◆ **EXCERPT TO READ**:
Chapter 4: Politically sensitive requests


Allocation of decision-making

1997 Law Commission review

One of the issues the Law Commission was asked to report on in 1997 was the appropriateness of the decision making rules for Ministers and officials set out in section 15(4) and 15(5) of the OIA.111 These provisions require the chief executive of a department, or an authorised officer, to make the decision (if the request is not transferred) and state that the decision maker may consult a Minister of the Crown or any other person over a proposed decision.

The Law Commission’s initial view was that both these provisions were incomplete and that they should either be repealed or, alternatively, be given wider application. In its report, the Law Commission concluded that section 15(4) should be repealed (as being unnecessary given the change to the veto provision), and that section 15(5) should be broadened to cover consultation by all agencies that are subject to the OIA.112 If there was any doubt about whether the transfer provision was wide enough to allow for transfers in this context, the Law Commission thought the legislation should be clarified.

The change to the veto provision in 1987 that put the power of veto of an Ombudsman’s recommendation in the hands of the Governor-General in Council rather than in the hands of individual Ministers,113 was seen as reducing concerns and difficulties about ministerial consultation. While the Law Commission noted the potential for conflict between an agency’s decision-making with the Minister’s power of direction, the transfer provision was seen as the relevant mechanism for resolving disputes, in accordance with the view at that time of the Ombudsmen and the advice contained in the Cabinet Office Manual.

Since the 1997 Law Commission report, the Cabinet Office Manual advice on transfers to Ministers has been revised,114 and the Ombudsmen take a stricter view of section 14 (the transfer provision).115 The legislative provisions themselves (section 15(4) and (5)), however, have not been altered since they were introduced in 1987.

Current review

There are tensions evident in the operation of the legislation as to how decision-making is allocated. One aspect of this is the multiplicity of accountabilities that potentially arise.

The concept of accountability arises in a variety of guises as officials process official information requests. Sir Geoffrey Palmer has noted that there is an ambiguity about the term “accountability” within Westminster systems of government:116

There is the political accountability of public servants to elected politicians. There is accountability of ministers to Parliament. There is accountability to the law. There is accountability to the general public in the sense that decisions have to be explained and defended. But whatever form of accountability is being discussed, it cannot be effective without information.

Promoting the accountability of Ministers and officials, in order to enhance respect for the law and to promote good government, is an express purpose of the OIA.117 Improved accountability is therefore a direct goal of the legislation. However, furthering that goal can raise difficult related issues for officials and Ministers. Generally, departmental officials are accountable to their Minister, who in turn is accountable to Parliament.

◆ **EXTRACTED DATA**:
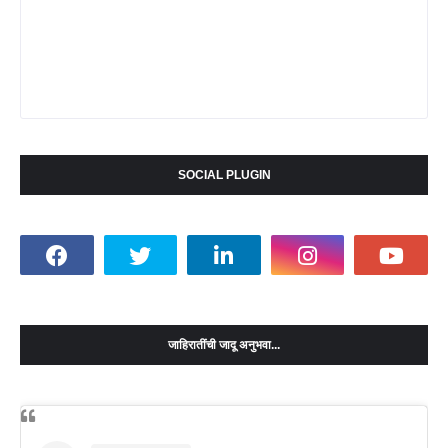
SOCIAL PLUGIN
जाहिरातींची जादू अनुभवा...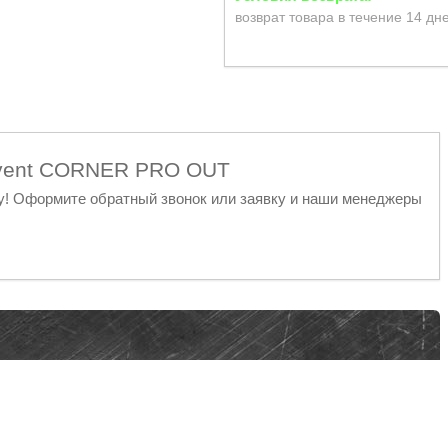
возврат товара в течение 14 дн
rovent CORNER PRO OUT
у! Оформите обратный звонок или заявку и наши менеджеры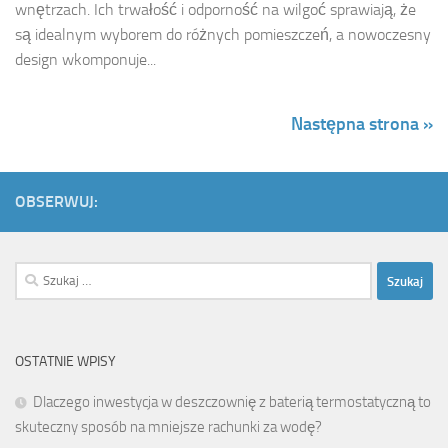
wnętrzach. Ich trwałość i odporność na wilgoć sprawiają, że
są idealnym wyborem do różnych pomieszczeń, a nowoczesny
design wkomponuje...
Następna strona »
OBSERWUJ:
Szukaj:
OSTATNIE WPISY
Dlaczego inwestycja w deszczownię z baterią termostatyczną to
skuteczny sposób na mniejsze rachunki za wodę?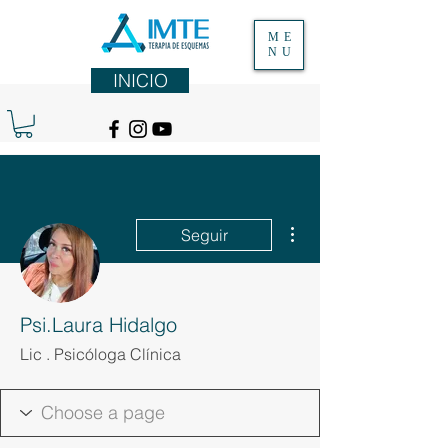
ME
NU
INICIO
Más acciones
Seguir
Psi.Laura Hidalgo
Lic . Psicóloga Clínica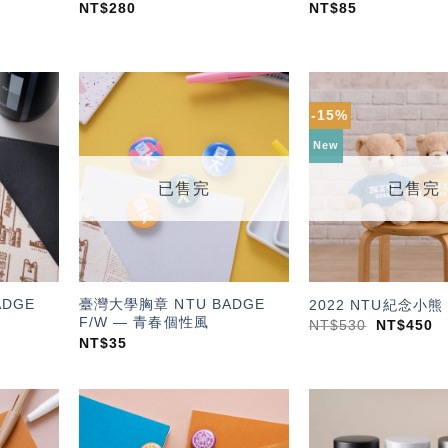
NT$
280
NT$
85
-15%
加入
加入
「願
「願
New
望輕
望輕
單」
單」
已售完
已售完
ADGE
臺灣大學胸章 NTU BADGE
2022 NTU紀念小熊
F/W — 青春個性風
NT$
530
NT$
450
NT$
35
加入
加入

◆ **EXERCISE GOAL**: Carry the text on OIA decision-making forward from its last sentence. The entries have nothing to do with this.

◆ **ANSWER SPACE**:
The Danks Committee assumed that a delegation of authority from the government to officials would be the mechanism used to allocate decision making:118

One basic point needs to be made at the outset. Responsibility for administering the proposed legislation rests primarily on the Government as such, rather than on its individual officers. The principle that official information should be made available to the public unless there is good reason to withhold it should guide officials at every level, as well as Ministers, and the decision whether any given information should be released or withheld should be based on it. This decision is, however, one for the Government to take, not the individual officer. Authority to decide will no doubt be delegated to permanent heads, who will in turn need to delegate it to officials at lower levels. As we have noted in our General Report, these may often be the people who have functional responsibility for the area in question. But whatever the level at which the actual decision is taken, it must be duly authorised, and the officer taking it will be accountable for his actions.

However, the addition of section 15(4) in 1987 instead gave statutory authority to heads of departments and their authorised officers and employees.

Guidance from the State Services Commission confirms the powers of Ministers to issue directions to their departments:119

There is a close and hierarchical relationship between Ministers and departments, with the governance arrangements centred on a direct Minister-chief executive relationship. Ministers have extensive powers to direct departments, as long as such directions are consistent with the law (e.g. there are relatively numerous statutory requirements for officials to act independently in some matters – which can be quite significant).

An important question is whether the OIA is one of these statutory provisions that requires officials to act independently of ministerial direction. The Act is not entirely clear about this, despite the 1987 amendment to section 15, but there are a number of factors which indicate that there is a separation of responsibility between department and Minister:120

(a)The State Sector Act 1988 introduced the notion of separate spheres of responsibility of ministers and chief executives and of independent departmental control rather than a unified public service;121

(b)Section 15(4) of the OIA provides that decisions on requests made to a department are to be made by the chief executive of the department, or an authorised officer or employee, unless the request is transferred to another department, organisation or to a Minister;

(c)Section 15(5) of the OIA expressly confirms that a chief executive, employee or officer of a department may consult with a Minister of the Crown in relation to the decision that the chief executive, employee or officer proposes to make on any request received;

(d)The Cabinet Manual confirms that a department should advise its Minister of the release of particularly sensitive or potentially controversial information, although the decision to release should be made by the department “in accordance with the OIA”;

(e)The OIA includes an express mechanism for the transfer of requests from department to Minister and vice versa on fairly limited grounds and the Cabinet Manual confirms where there is a difference of views about release, a transfer can be considered if the section 14 requirements can be met [emphasis added];

(f)As noted above, practices that involve referring all OIA requests, or particular types of requests, such as media requests to the Minister’s Office, have met with disapproval from oversight agencies such as the State Sector Standards Board and the Ombudsmen.

One view is that it is appropriate for Ministers, who are accountable to Parliament, to take the final decision on contentious matters. However, there are strong policy reasons for departmental OIA decision-making not to be subject to ministerial direction, such as to reduce the perception of political influence in the outcome and potential conflicts of interest, as well as greater process efficiency.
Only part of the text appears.